(MATERIAL PROVIDED Opens)
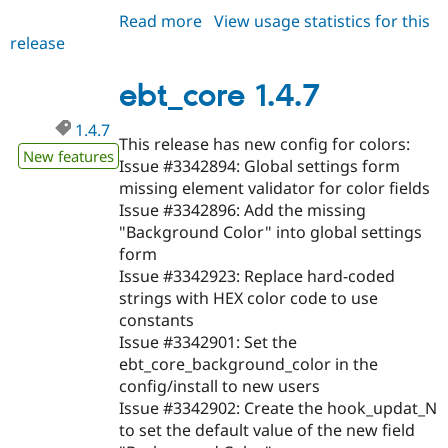
Read more
about
View usage statistics for this
release
ebt_core
1.4.8
ebt_core 1.4.7
1.4.7
This release has new config for colors:
New features
Issue #3342894: Global settings form
missing element validator for color fields
Issue #3342896: Add the missing
"Background Color" into global settings
form
Issue #3342923: Replace hard-coded
strings with HEX color code to use
constants
Issue #3342901: Set the
ebt_core_background_color in the
config/install to new users
Issue #3342902: Create the hook_updat_N
to set the default value of the new field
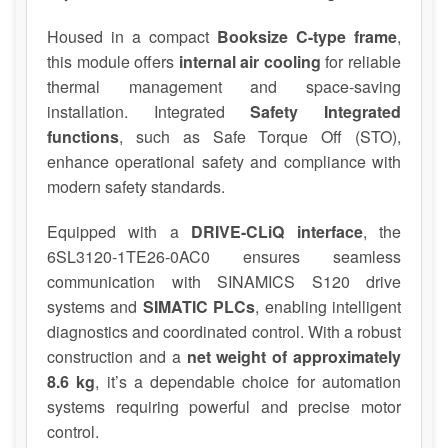
Housed in a compact
Booksize C-type frame
,
this module offers
internal air cooling
for reliable
thermal management and space-saving
installation. Integrated
Safety Integrated
functions
, such as Safe Torque Off (STO),
enhance operational safety and compliance with
modern safety standards.
Equipped with a
DRIVE-CLiQ interface
, the
6SL3120-1TE26-0AC0 ensures seamless
communication with SINAMICS S120 drive
systems and
SIMATIC PLCs
, enabling intelligent
diagnostics and coordinated control. With a robust
construction and a
net weight of approximately
8.6 kg
, it’s a dependable choice for automation
systems requiring powerful and precise motor
control.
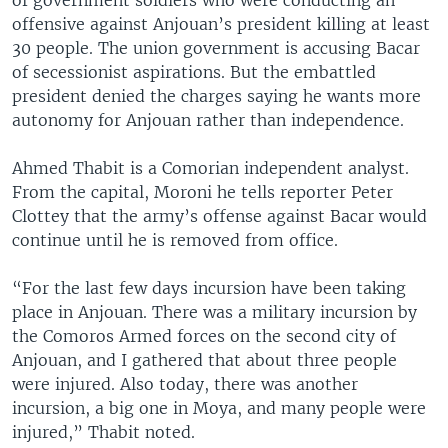
of government soldiers who were conducting an
offensive against Anjouan’s president killing at least
30 people. The union government is accusing Bacar
of secessionist aspirations. But the embattled
president denied the charges saying he wants more
autonomy for Anjouan rather than independence.
Ahmed Thabit is a Comorian independent analyst.
From the capital, Moroni he tells reporter Peter
Clottey that the army’s offense against Bacar would
continue until he is removed from office.
“For the last few days incursion have been taking
place in Anjouan. There was a military incursion by
the Comoros Armed forces on the second city of
Anjouan, and I gathered that about three people
were injured. Also today, there was another
incursion, a big one in Moya, and many people were
injured,” Thabit noted.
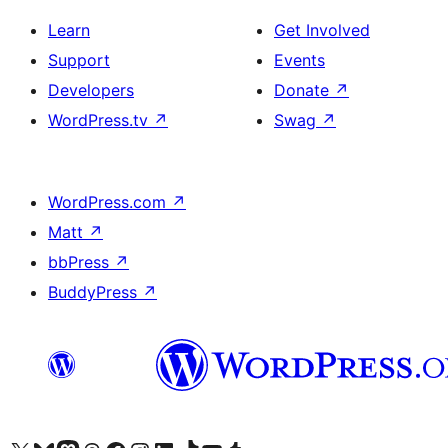
Learn
Get Involved
Support
Events
Developers
Donate
↗
WordPress.tv
↗
Swag
↗
WordPress.com
↗
Matt
↗
bbPress
↗
BuddyPress
↗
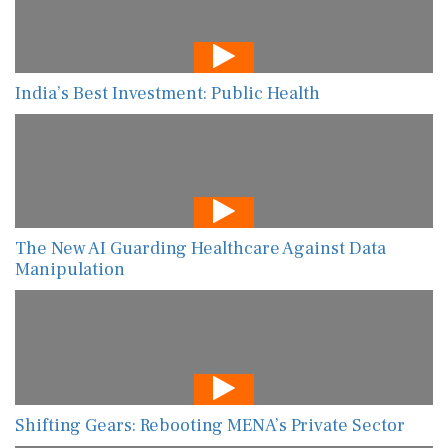
India’s Best Investment: Public Health
The New AI Guarding Healthcare Against Data
Manipulation
Shifting Gears: Rebooting MENA’s Private Sector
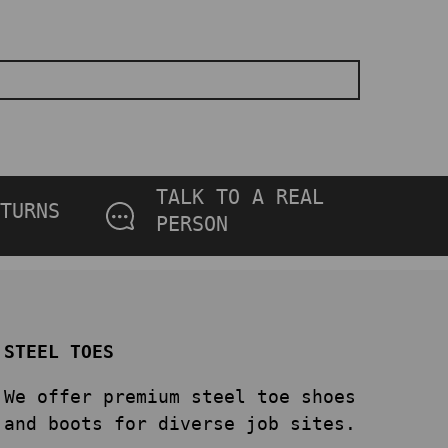
TALK TO A REAL
TURNS
PERSON
STEEL TOES
We offer premium steel toe shoes
and boots for diverse job sites.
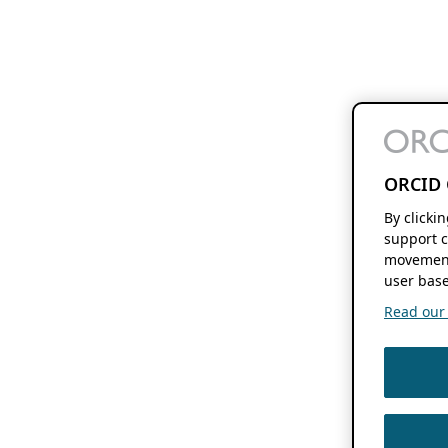
ORCID 
By clicki
support c
movement
user base
Read our f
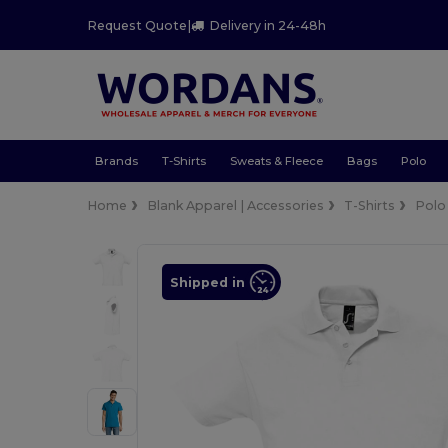
Request Quote
|
Delivery in 24-48h
Brands
T-Shirts
Sweats & Fleece
Bags
Polo
Home
Blank Apparel | Accessories
T-Shirts
Polo
Shipped in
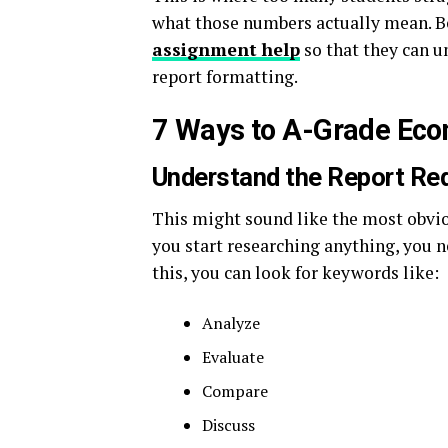
what those numbers actually mean. Bec
assignment help
so that they can u
report formatting.
7 Ways to A-Grade Eco
Understand the Report Re
This might sound like the most obviou
you start researching anything, you ne
this, you can look for keywords like:
Analyze
Evaluate
Compare
Discuss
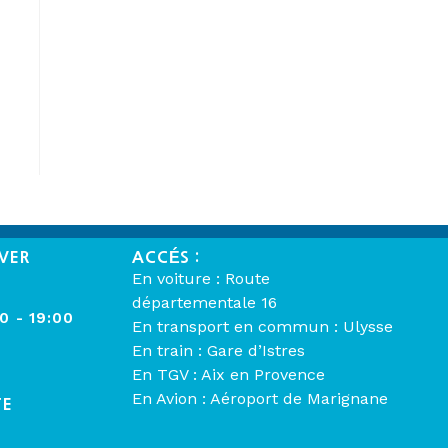
VER
ACCÉS :
En voiture : Route
départementale 16
00 - 19:00
En transport en commun : Ulysse
En train : Gare d’Istres
En TGV : Aix en Provence
En Avion : Aéroport de Marignane
TE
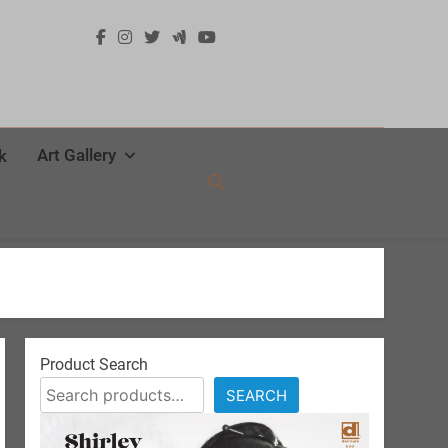
Art Gallery
k
Product Search
SEARCH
(MATERIAL PROVIDED Closes)
**EXERCISE**
Starting at the row that contains "what those numbers actually mean. Bec" and ending with the last row, write the text out again with "Compare" changed to "Contrast" and nothing else altered. Leave out the pictures.

**ANSWER FOR THIS EXERCISE**
what those numbers actually mean. Bec
assignment help
so that they can u
report formatting.
7 Ways to A-Grade Eco
Understand the Report Re
This might sound like the most obviou
you start researching anything, you ne
this, you can look for keywords like:
Analyze
Evaluate
Contrast
Discuss
VER
ACCÉS :
En voiture : Route
départementale 16
00 - 19:00
En transport en commun : Ulysse
En train : Gare d’Istres
En TGV : Aix en Provence
En Avion : Aéroport de Marignane
TE
Art Gallery
k
Product Search
SEARCH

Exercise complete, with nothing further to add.